任务说明:
a. 根据这份项目简介,该项目的资助金额是多少?
b. 输出项目简介中的一段原文,从“项目名称: 面向异构数据库的查询语言设计及其基础理论研究”开始,一直到“L语言的异构数据库查询系统。”为止。

节选内容:
_ _ _
项目名称: 面向异构数据库的查询语言设计及其基础理论研究
项目编号: No.61502336
项目类型: 青年科学基金项目
立项/批准年度: 2016
项目学科: 自动化技术、计算机技术
项目作者: 张小旺
作者单位: 天津大学
项目金额: 20万元
中文摘要: 随着大数据时代到来,数据的多样性使得与异构数据库相关的关键技术研究变得越来越重要。本项目设计一种异构数据库查询语言R-SPARQL并对其语言的本原性、表达性、复杂性等基础理论性问题进行研究。主要研究内容包括:1)提议了三种类型异构数据库:无型性异构数据库(每个子数据库的类型和属性非确定的)、有型性异构数据库(每个子数据库的类型和属性是确定的)和同构数据库(又称传统数据库,每个子数据库的类型和属性是单一的)(为了比较R-SPARQL语言在异构数据库与传统数据库查询能力)。2)讨论R-SPARQL语言的两类查询:SELECT查询(返回一个映射的集合)与布尔查询(返回“真”或“假”)。3)研究R-SPARQL语言在三类异构数据库中两类查询(六情形)的本原性、表达性与复杂性等基础理论性问题。最后,实现基于R-SPARQL语言的异构数据库查询系统。
中文关键词: 异构数据;数据库管理;数据集成;半结构化数据;模式查询
英文摘要: With the coming of Big Data Age, it becomes more and more important to study heterogeneous databases due to the variety of data, as one basic feature of Big Data. This proposal designs a language R-SPARQL for querying over heterogeneous databases and discusses its primitivity, expressivity, and complexity. The main content of this proposal includes the following three aspects: 1) define three types of heterogeneous databases, namely, untyped heterogeneous databases (whose schema is undefined),typed heterogeneous databases (whose schema is defined), and homogeneous databases (whose schema is defined and a singleton)(aim to compare the capabilities of queries to heterogeneous data with queries to conventional data). 2) discuss two kinds of queries, namely, SELECT query (which returns a set of mapping (called solutions)) and boolean query (which returns true or false). 3) Study the primitivity, expressivity, and complexity of six cases with three types of heterogeneous databases and two kinds of queries above. Finally, this proposal implements an R-SPARQL-based querying system for heterogeneous databases.
_ _ _
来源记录
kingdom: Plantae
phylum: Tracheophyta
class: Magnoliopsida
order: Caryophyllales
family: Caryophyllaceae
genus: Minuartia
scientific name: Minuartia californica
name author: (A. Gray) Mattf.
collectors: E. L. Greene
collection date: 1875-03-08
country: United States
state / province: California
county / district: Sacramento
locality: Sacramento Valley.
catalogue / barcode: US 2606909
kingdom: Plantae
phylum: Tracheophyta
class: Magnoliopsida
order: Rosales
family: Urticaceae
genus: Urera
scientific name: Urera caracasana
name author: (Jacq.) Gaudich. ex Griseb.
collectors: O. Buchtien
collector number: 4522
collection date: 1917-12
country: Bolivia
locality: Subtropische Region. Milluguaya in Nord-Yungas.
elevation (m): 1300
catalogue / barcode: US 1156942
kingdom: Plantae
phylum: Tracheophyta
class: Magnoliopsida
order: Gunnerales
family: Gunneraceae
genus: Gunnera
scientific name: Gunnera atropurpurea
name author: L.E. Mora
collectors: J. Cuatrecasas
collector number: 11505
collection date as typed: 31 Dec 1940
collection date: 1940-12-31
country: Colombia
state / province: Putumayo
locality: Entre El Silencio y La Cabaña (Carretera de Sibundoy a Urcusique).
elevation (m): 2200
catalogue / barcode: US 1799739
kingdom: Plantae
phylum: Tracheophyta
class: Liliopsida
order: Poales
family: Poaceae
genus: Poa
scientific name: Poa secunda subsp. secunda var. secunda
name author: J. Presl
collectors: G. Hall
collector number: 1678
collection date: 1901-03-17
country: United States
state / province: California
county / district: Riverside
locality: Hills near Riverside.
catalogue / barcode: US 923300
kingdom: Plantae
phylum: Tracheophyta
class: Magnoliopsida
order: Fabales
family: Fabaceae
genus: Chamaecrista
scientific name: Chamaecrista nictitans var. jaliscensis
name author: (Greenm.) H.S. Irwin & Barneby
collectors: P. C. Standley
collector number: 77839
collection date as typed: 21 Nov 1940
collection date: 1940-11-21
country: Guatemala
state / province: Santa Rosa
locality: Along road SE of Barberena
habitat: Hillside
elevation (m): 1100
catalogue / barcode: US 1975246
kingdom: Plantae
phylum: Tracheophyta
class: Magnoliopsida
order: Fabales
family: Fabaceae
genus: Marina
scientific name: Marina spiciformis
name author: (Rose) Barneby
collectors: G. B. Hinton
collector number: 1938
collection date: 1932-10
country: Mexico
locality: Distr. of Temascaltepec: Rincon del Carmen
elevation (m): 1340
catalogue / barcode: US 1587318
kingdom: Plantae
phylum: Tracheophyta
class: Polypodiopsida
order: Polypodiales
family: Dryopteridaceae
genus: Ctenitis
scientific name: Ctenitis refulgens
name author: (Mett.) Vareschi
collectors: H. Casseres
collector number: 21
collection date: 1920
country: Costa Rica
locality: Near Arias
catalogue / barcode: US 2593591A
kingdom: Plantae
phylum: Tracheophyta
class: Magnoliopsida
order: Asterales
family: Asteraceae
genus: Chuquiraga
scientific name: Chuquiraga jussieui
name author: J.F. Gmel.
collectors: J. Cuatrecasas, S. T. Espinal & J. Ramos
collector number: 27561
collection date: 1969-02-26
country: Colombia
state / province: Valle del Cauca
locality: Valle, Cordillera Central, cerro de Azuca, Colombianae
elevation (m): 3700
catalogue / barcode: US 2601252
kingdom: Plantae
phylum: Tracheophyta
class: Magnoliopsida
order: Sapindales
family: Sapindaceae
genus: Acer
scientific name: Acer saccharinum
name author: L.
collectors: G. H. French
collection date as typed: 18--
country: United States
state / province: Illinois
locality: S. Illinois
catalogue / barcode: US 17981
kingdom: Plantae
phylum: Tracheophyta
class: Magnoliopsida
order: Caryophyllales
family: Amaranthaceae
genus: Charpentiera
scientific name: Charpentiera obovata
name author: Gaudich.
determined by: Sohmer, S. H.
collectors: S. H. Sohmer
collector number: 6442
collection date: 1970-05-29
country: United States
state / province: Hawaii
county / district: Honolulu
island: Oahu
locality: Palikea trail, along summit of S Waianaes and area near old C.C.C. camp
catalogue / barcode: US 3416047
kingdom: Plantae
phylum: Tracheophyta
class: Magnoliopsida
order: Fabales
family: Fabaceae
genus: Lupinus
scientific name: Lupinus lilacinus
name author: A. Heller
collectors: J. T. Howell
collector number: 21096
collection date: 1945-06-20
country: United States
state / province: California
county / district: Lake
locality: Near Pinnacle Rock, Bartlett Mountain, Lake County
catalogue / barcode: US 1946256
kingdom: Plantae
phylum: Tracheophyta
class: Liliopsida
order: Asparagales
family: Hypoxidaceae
_ _ _
最终答案:
a. 20万元

b.
项目名称: 面向异构数据库的查询语言设计及其基础理论研究
项目编号: No.61502336
项目类型: 青年科学基金项目
立项/批准年度: 2016
项目学科: 自动化技术、计算机技术
项目作者: 张小旺
作者单位: 天津大学
项目金额: 20万元
中文摘要: 随着大数据时代到来,数据的多样性使得与异构数据库相关的关键技术研究变得越来越重要。本项目设计一种异构数据库查询语言R-SPARQL并对其语言的本原性、表达性、复杂性等基础理论性问题进行研究。主要研究内容包括:1)提议了三种类型异构数据库:无型性异构数据库(每个子数据库的类型和属性非确定的)、有型性异构数据库(每个子数据库的类型和属性是确定的)和同构数据库(又称传统数据库,每个子数据库的类型和属性是单一的)(为了比较R-SPARQL语言在异构数据库与传统数据库查询能力)。2)讨论R-SPARQL语言的两类查询:SELECT查询(返回一个映射的集合)与布尔查询(返回“真”或“假”)。3)研究R-SPARQL语言在三类异构数据库中两类查询(六情形)的本原性、表达性与复杂性等基础理论性问题。最后,实现基于R-SPARQL语言的异构数据库查询系统。